Tina Howe
Award-winning playwright Tina Howe served as the head of Hunter’s MFA in Playwriting program from 2010 until 2015. An esteemed educator as well as a formidable playwright, Howe was a beloved member of the artistic community to which she belonged, and well-known to have infused her art into the everyday. Most recognized for her Tony-nominated play Coastal Disturbances, Howe wrote 14 full-length plays, including two Pulitzer prize finalists, Pride’s Crossing and Painting Churches.
Howe’s pioneering work is widely recognized for expanding the dimensions of female characters on stage, when the theatre of the 1970s had been dominated by a mostly male viewpoint. As she told an interviewer in 2004 on the CUNY TV program Women in Theater, “In those years many artistic directors were men who were interested only in plays in which female characters were victims.” It was harder, she said, to get support for a play that featured “a strong woman, a sexy woman, a smart woman.”

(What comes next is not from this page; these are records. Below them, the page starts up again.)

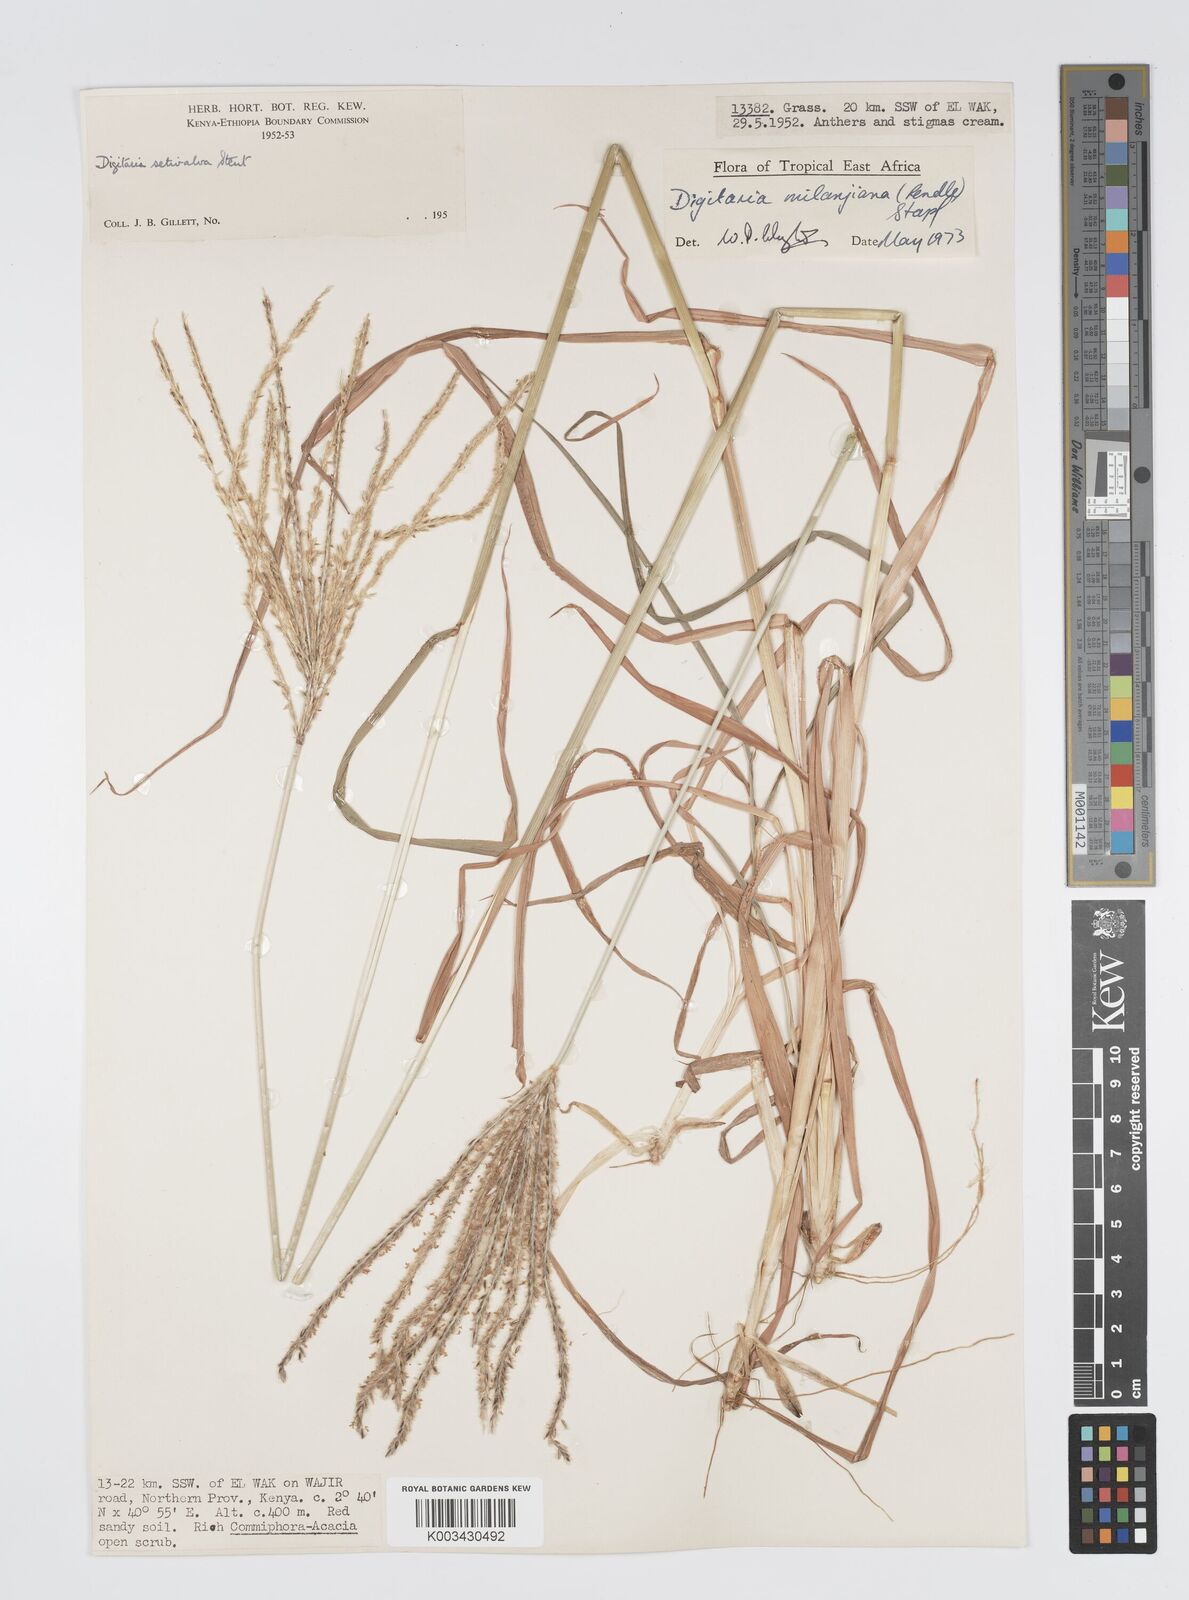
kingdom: Plantae
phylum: Tracheophyta
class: Liliopsida
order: Poales
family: Poaceae
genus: Digitaria
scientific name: Digitaria milanjiana
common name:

Howe was a Guggenheim Fellow and a recipient of the Obie Award for Distinguished Playwriting, the Rockefeller Grant for Distinguished Playwriting, the American Academy of Arts and Letters Award in Literature, and the PEN/Laura Pels Theater Award for Master American Dramatist. In addition to Hunter College, Howe taught at New York University, UCLA, Columbia University, and Carnegie Mellon.